▸ **EXERCISE PROMPT**: Look through the material below and give the number of lines where the string "case" appears, without any other words.

══ EXERCISE DATA ══

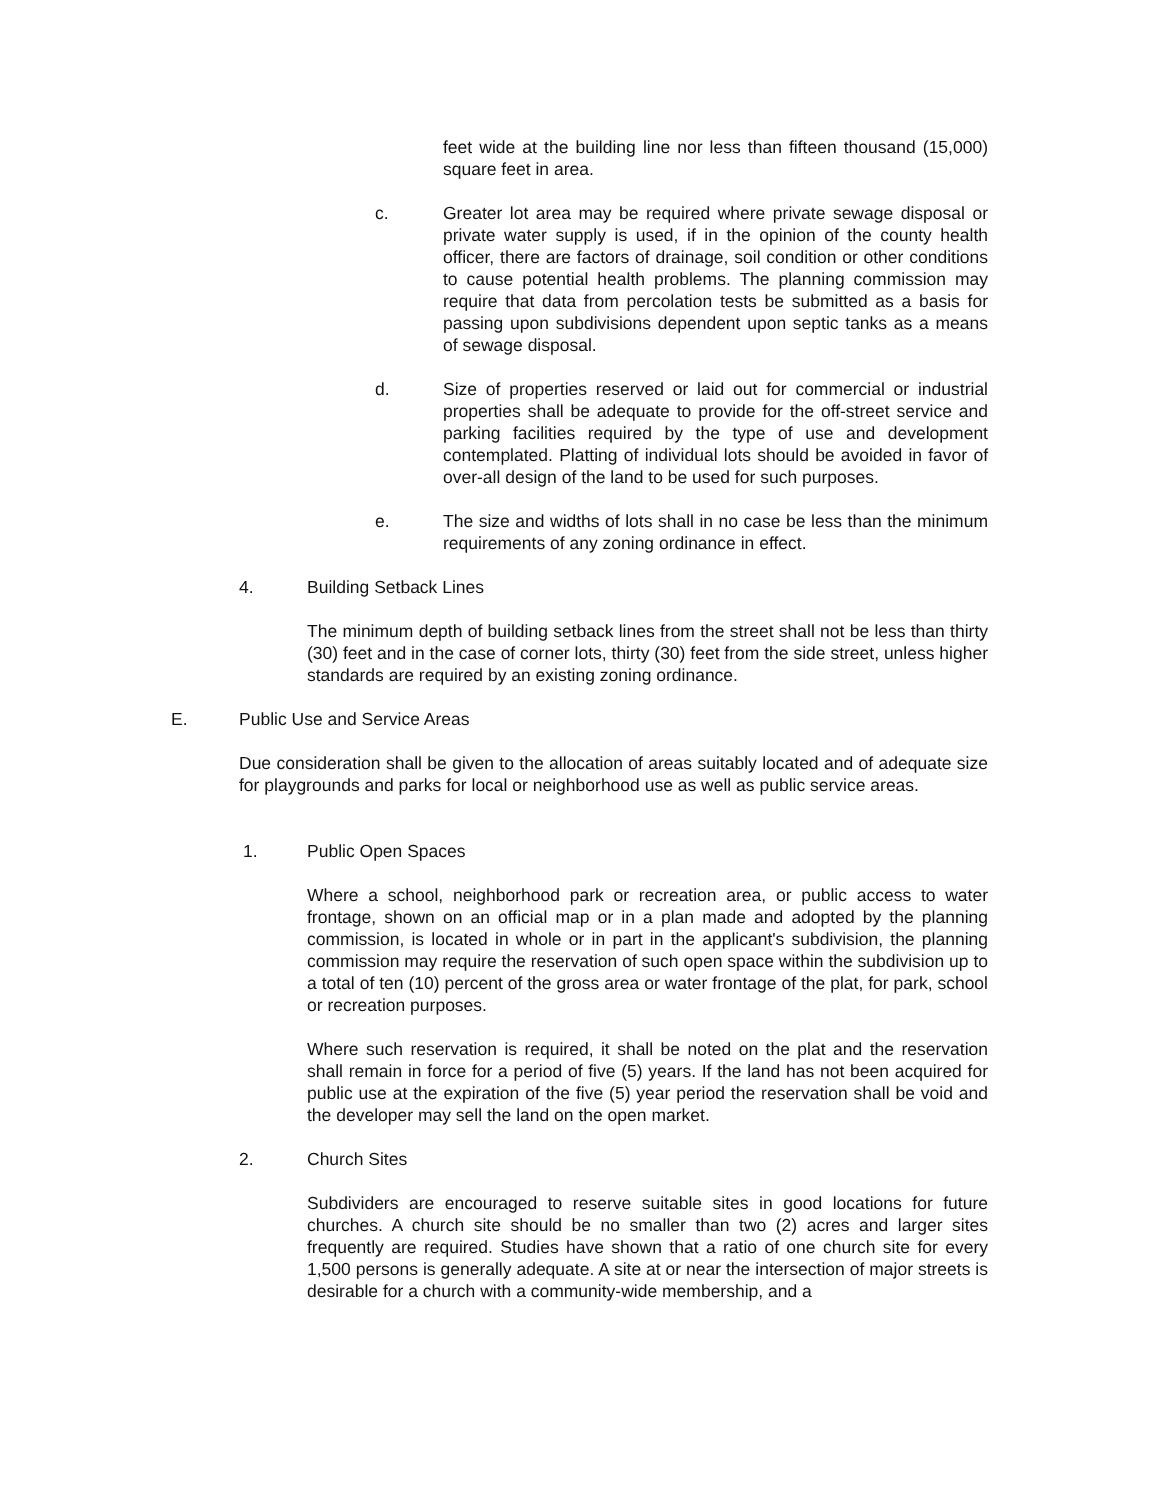feet wide at the building line nor less than fifteen thousand (15,000) square feet in area.
c. Greater lot area may be required where private sewage disposal or private water supply is used, if in the opinion of the county health officer, there are factors of drainage, soil condition or other conditions to cause potential health problems. The planning commission may require that data from percolation tests be submitted as a basis for passing upon subdivisions dependent upon septic tanks as a means of sewage disposal.
d. Size of properties reserved or laid out for commercial or industrial properties shall be adequate to provide for the off-street service and parking facilities required by the type of use and development contemplated. Platting of individual lots should be avoided in favor of over-all design of the land to be used for such purposes.
e. The size and widths of lots shall in no case be less than the minimum requirements of any zoning ordinance in effect.
4. Building Setback Lines
The minimum depth of building setback lines from the street shall not be less than thirty (30) feet and in the case of corner lots, thirty (30) feet from the side street, unless higher standards are required by an existing zoning ordinance.
E. Public Use and Service Areas
Due consideration shall be given to the allocation of areas suitably located and of adequate size for playgrounds and parks for local or neighborhood use as well as public service areas.
1. Public Open Spaces
Where a school, neighborhood park or recreation area, or public access to water frontage, shown on an official map or in a plan made and adopted by the planning commission, is located in whole or in part in the applicant's subdivision, the planning commission may require the reservation of such open space within the subdivision up to a total of ten (10) percent of the gross area or water frontage of the plat, for park, school or recreation purposes.
Where such reservation is required, it shall be noted on the plat and the reservation shall remain in force for a period of five (5) years. If the land has not been acquired for public use at the expiration of the five (5) year period the reservation shall be void and the developer may sell the land on the open market.
2. Church Sites
Subdividers are encouraged to reserve suitable sites in good locations for future churches. A church site should be no smaller than two (2) acres and larger sites frequently are required. Studies have shown that a ratio of one church site for every 1,500 persons is generally adequate. A site at or near the intersection of major streets is desirable for a church with a community-wide membership, and a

═══

▸ **EXERCISE RESPONSE**: 2